# What does ACS ask to assess experience?



## enrico (Jun 7, 2009)

Hi All,

I am about to submit my skills assessment to ACS. For the past 4 years i have been working 2 years on a local Indonesian company, and the last 2 years in Australia. I've gotten all reference letters from previous work, including detailed tasks and job description.

Was wondering if anyone know what will be asked to our previous employers? Will ACS call them just to confirm whatever stated in the reference letter, or will they do extra information gathering than that? Do they usually call the employers? Do a visit? The thing is I am not sure whether my previous employer can give any more detailed job desc apart from whatever it is said in the reference letter - for confidentiality reasons. If ACS asks just a confirmation of what's already said in the reference letter, then it should be fine i guess....

Thanks in advance!

Regards.


----------



## anj1976 (Apr 24, 2008)

hi enrico,

no ACS doesnt call anyone. Not the previous employers for sure. they check all your documents and based on that they assess your case, if they want any additional documents, they ask you for the same. 
The calling part comes post applying for the visa. DIAC does the calling, that too if they are not convinced. Don't worry.


----------



## enrico (Jun 7, 2009)

anj1976 said:


> hi enrico,
> 
> no ACS doesnt call anyone. Not the previous employers for sure. they check all your documents and based on that they assess your case, if they want any additional documents, they ask you for the same.
> The calling part comes post applying for the visa. DIAC does the calling, that too if they are not convinced. Don't worry.
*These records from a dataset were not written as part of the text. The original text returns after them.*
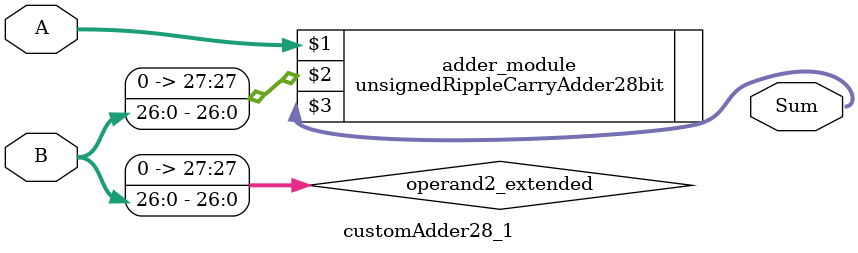
<source format=v>

module customAdder28_1(
                    input [27 : 0] A,
                    input [26 : 0] B,
                    
                    output [28 : 0] Sum
            );

    wire [27 : 0] operand2_extended;
    
    assign operand2_extended =  {1'b0, B};
    
    unsignedRippleCarryAdder28bit adder_module(
        A,
        operand2_extended,
        Sum
    );
    
endmodule
        
</source>
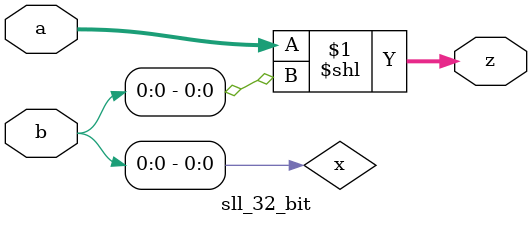
<source format=v>
`timescale 1ns / 1ps

 module sll_32_bit(a,b,z

    );
    input [31:0] a,b;
    output wire [31:0] z;
    
    wire x;
    
    assign x = b[0];
    
    assign z = a << x;

endmodule
</source>
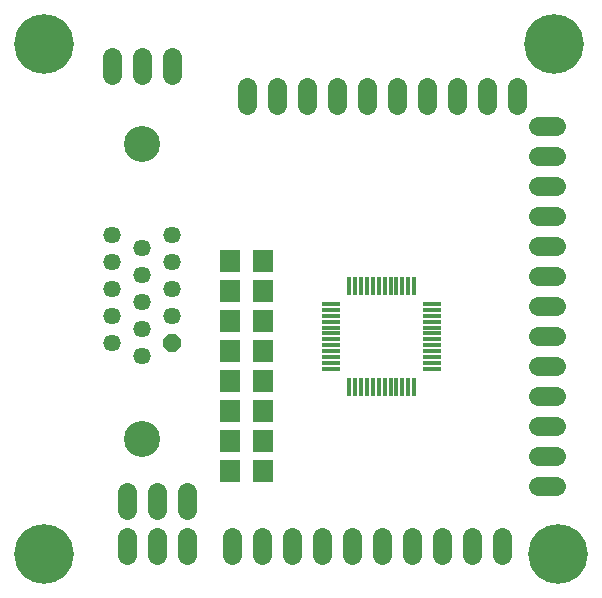
<source format=gts>
G75*
G70*
%OFA0B0*%
%FSLAX24Y24*%
%IPPOS*%
%LPD*%
%AMOC8*
5,1,8,0,0,1.08239X$1,22.5*
%
%ADD10R,0.0611X0.0138*%
%ADD11R,0.0138X0.0611*%
%ADD12C,0.0574*%
%ADD13OC8,0.0574*%
%ADD14C,0.1201*%
%ADD15R,0.0650X0.0730*%
%ADD16C,0.0620*%
%ADD17C,0.1989*%
D10*
X013389Y007637D03*
X013389Y007834D03*
X013389Y008031D03*
X013389Y008228D03*
X013389Y008425D03*
X013389Y008622D03*
X013389Y008818D03*
X013389Y009015D03*
X013389Y009212D03*
X013389Y009409D03*
X013389Y009606D03*
X013389Y009803D03*
X016735Y009803D03*
X016735Y009606D03*
X016735Y009409D03*
X016735Y009212D03*
X016735Y009015D03*
X016735Y008818D03*
X016735Y008622D03*
X016735Y008425D03*
X016735Y008228D03*
X016735Y008031D03*
X016735Y007834D03*
X016735Y007637D03*
D11*
X016145Y007047D03*
X015948Y007047D03*
X015751Y007047D03*
X015554Y007047D03*
X015357Y007047D03*
X015160Y007047D03*
X014963Y007047D03*
X014767Y007047D03*
X014570Y007047D03*
X014373Y007047D03*
X014176Y007047D03*
X013979Y007047D03*
X013979Y010393D03*
X014176Y010393D03*
X014373Y010393D03*
X014570Y010393D03*
X014767Y010393D03*
X014963Y010393D03*
X015160Y010393D03*
X015357Y010393D03*
X015554Y010393D03*
X015751Y010393D03*
X015948Y010393D03*
X016145Y010393D03*
D12*
X008062Y010316D03*
X008062Y009416D03*
X007062Y009866D03*
X007062Y010766D03*
X006062Y011216D03*
X006062Y012116D03*
X007062Y011666D03*
X008062Y012116D03*
X008062Y011216D03*
X006062Y010316D03*
X006062Y009416D03*
X007062Y008966D03*
X007062Y008066D03*
X006062Y008516D03*
D13*
X008062Y008516D03*
D14*
X007062Y005299D03*
X007062Y015141D03*
D15*
X010002Y011220D03*
X010002Y010220D03*
X010002Y009220D03*
X010002Y008220D03*
X010002Y007220D03*
X010002Y006220D03*
X010002Y005220D03*
X010002Y004220D03*
X011122Y004220D03*
X011122Y005220D03*
X011122Y006220D03*
X011122Y007220D03*
X011122Y008220D03*
X011122Y009220D03*
X011122Y010220D03*
X011122Y011220D03*
D16*
X011562Y016420D02*
X011562Y017020D01*
X010562Y017020D02*
X010562Y016420D01*
X012562Y016420D02*
X012562Y017020D01*
X013562Y017020D02*
X013562Y016420D01*
X014562Y016420D02*
X014562Y017020D01*
X015562Y017020D02*
X015562Y016420D01*
X016562Y016420D02*
X016562Y017020D01*
X017562Y017020D02*
X017562Y016420D01*
X018562Y016420D02*
X018562Y017020D01*
X019562Y017020D02*
X019562Y016420D01*
X020262Y015720D02*
X020862Y015720D01*
X020862Y014720D02*
X020262Y014720D01*
X020262Y013720D02*
X020862Y013720D01*
X020862Y012720D02*
X020262Y012720D01*
X020262Y011720D02*
X020862Y011720D01*
X020862Y010720D02*
X020262Y010720D01*
X020262Y009720D02*
X020862Y009720D01*
X020862Y008720D02*
X020262Y008720D01*
X020262Y007720D02*
X020862Y007720D01*
X020862Y006720D02*
X020262Y006720D01*
X020262Y005720D02*
X020862Y005720D01*
X020862Y004720D02*
X020262Y004720D01*
X020262Y003720D02*
X020862Y003720D01*
X019062Y002020D02*
X019062Y001420D01*
X018062Y001420D02*
X018062Y002020D01*
X017062Y002020D02*
X017062Y001420D01*
X016062Y001420D02*
X016062Y002020D01*
X015062Y002020D02*
X015062Y001420D01*
X014062Y001420D02*
X014062Y002020D01*
X013062Y002020D02*
X013062Y001420D01*
X012062Y001420D02*
X012062Y002020D01*
X011062Y002020D02*
X011062Y001420D01*
X010062Y001420D02*
X010062Y002020D01*
X008562Y002020D02*
X008562Y001420D01*
X007562Y001420D02*
X007562Y002020D01*
X007562Y002920D02*
X007562Y003520D01*
X006562Y003520D02*
X006562Y002920D01*
X006562Y002020D02*
X006562Y001420D01*
X008562Y002920D02*
X008562Y003520D01*
X008062Y017420D02*
X008062Y018020D01*
X007062Y018020D02*
X007062Y017420D01*
X006062Y017420D02*
X006062Y018020D01*
D17*
X003812Y001470D03*
X020937Y001470D03*
X020812Y018470D03*
X003812Y018470D03*
M02*

</source>
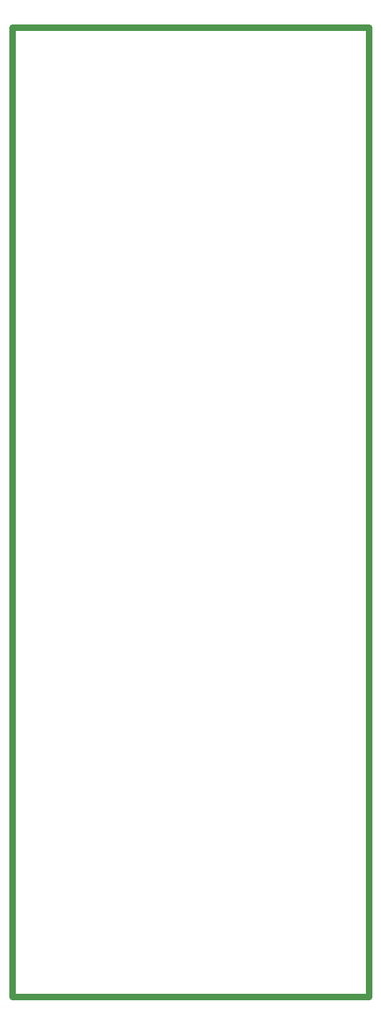
<source format=gko>
G04*
G04 #@! TF.GenerationSoftware,Altium Limited,Altium Designer,18.1.11 (251)*
G04*
G04 Layer_Color=16711935*
%FSLAX25Y25*%
%MOIN*%
G70*
G01*
G75*
%ADD58C,0.03000*%
D58*
X0Y0D02*
Y448819D01*
X165354D01*
X165354Y0D01*
X0D02*
X165354D01*
M02*

</source>
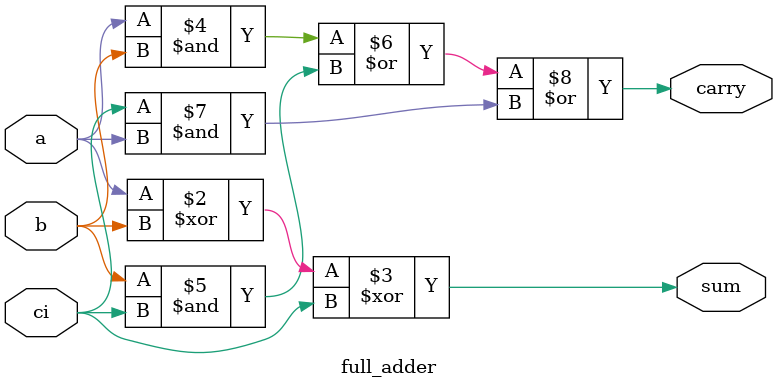
<source format=v>

module full_adder(a,b,ci,sum,carry);
	input a,b,ci;
	output reg sum,carry;
	
	always@(a or b or ci) begin
		sum = a^b^ci;
	    carry = a&b | b&ci | ci&a;
	end
	
endmodule

</source>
First of all, Thanks for the reply Anj...

I see, so the calling part really is done by DIAC. But yet, still, if DIAC calls my previous employer, how complete the information should be? Would DIAC be asking just a confirmation of whats written in the reference, or more than that? Just a bit worried if my prev office wouldnt want to give any more detailed other than what's written on the ref letter. Not to mention also the lack of English speaking ability most Indonesians have


----------



## anj1976 (Apr 24, 2008)

enrico, 

their concern is the minimum 12 month requirement out of last 24 months. If they do call, they call the employer who you are working for in those 12 months. Many a times, they do not even call. Out of say about 100 visas only 5-10 get calls. I have not heard of anyone from IT getting verification call.


----------



## enrico (Jun 7, 2009)

anj1976 said:


> enrico,
> 
> their concern is the minimum 12 month requirement out of last 24 months. If they do call, they call the employer who you are working for in those 12 months. Many a times, they do not even call. Out of say about 100 visas only 5-10 get calls. I have not heard of anyone from IT getting verification call.


But to get the 60 points, I'd need to have 4 years experience, right?


----------